▸ Task to carry out: Could you return the records word for word, starting at the first line and ending at the line that contains "пользователя в свободной форме.", with both of those lines included?

------------------------------------

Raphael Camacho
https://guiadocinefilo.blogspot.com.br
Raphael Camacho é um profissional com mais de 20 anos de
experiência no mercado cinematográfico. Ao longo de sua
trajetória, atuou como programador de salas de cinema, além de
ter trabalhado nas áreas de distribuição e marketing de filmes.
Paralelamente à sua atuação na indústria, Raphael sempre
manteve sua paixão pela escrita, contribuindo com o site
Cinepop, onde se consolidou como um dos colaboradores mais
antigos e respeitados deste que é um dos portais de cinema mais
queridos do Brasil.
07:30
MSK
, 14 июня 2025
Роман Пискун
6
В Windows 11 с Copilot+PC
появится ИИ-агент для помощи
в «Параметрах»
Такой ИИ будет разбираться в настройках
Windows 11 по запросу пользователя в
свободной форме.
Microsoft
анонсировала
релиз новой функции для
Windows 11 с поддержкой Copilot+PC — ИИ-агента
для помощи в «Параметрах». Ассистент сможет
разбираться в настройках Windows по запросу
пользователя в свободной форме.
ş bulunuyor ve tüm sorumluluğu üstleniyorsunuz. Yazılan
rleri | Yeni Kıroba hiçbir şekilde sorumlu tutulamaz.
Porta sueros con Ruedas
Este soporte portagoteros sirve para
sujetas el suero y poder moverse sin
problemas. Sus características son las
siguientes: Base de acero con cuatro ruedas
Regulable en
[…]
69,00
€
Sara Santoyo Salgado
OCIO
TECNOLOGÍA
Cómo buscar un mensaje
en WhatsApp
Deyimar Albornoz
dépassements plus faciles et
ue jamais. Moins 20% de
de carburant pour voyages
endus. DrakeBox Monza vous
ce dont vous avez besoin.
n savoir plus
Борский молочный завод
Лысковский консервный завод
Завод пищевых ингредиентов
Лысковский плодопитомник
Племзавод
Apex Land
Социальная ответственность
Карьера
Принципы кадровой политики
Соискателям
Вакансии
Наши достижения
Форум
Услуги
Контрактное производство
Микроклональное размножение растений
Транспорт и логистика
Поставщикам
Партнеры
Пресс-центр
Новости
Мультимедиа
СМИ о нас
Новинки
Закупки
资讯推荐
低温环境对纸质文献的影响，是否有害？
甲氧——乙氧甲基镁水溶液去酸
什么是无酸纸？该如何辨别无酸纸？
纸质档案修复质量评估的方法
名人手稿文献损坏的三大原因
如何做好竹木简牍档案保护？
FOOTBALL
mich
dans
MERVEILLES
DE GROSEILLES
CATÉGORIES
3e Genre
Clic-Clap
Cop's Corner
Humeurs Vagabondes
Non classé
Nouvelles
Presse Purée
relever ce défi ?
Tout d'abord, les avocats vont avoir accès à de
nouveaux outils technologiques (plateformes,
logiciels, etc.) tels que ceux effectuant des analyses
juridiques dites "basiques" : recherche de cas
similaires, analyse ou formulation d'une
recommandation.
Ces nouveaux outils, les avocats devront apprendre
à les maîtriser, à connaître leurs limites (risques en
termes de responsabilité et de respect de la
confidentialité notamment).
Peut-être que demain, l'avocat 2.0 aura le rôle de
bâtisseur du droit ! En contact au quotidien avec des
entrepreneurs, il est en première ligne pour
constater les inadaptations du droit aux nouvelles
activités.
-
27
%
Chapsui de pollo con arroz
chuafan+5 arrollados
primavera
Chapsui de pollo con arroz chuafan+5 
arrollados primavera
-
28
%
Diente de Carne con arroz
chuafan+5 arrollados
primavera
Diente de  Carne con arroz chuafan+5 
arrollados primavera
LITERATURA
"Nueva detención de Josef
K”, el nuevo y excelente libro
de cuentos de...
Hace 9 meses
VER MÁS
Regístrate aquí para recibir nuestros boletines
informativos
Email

------------------------------------

▸ Response box:
Raphael Camacho
https://guiadocinefilo.blogspot.com.br
Raphael Camacho é um profissional com mais de 20 anos de
experiência no mercado cinematográfico. Ao longo de sua
trajetória, atuou como programador de salas de cinema, além de
ter trabalhado nas áreas de distribuição e marketing de filmes.
Paralelamente à sua atuação na indústria, Raphael sempre
manteve sua paixão pela escrita, contribuindo com o site
Cinepop, onde se consolidou como um dos colaboradores mais
antigos e respeitados deste que é um dos portais de cinema mais
queridos do Brasil.
07:30
MSK
, 14 июня 2025
Роман Пискун
6
В Windows 11 с Copilot+PC
появится ИИ-агент для помощи
в «Параметрах»
Такой ИИ будет разбираться в настройках
Windows 11 по запросу пользователя в
свободной форме.
Microsoft
анонсировала
релиз новой функции для
Windows 11 с поддержкой Copilot+PC — ИИ-агента
для помощи в «Параметрах». Ассистент сможет
разбираться в настройках Windows по запросу
пользователя в свободной форме.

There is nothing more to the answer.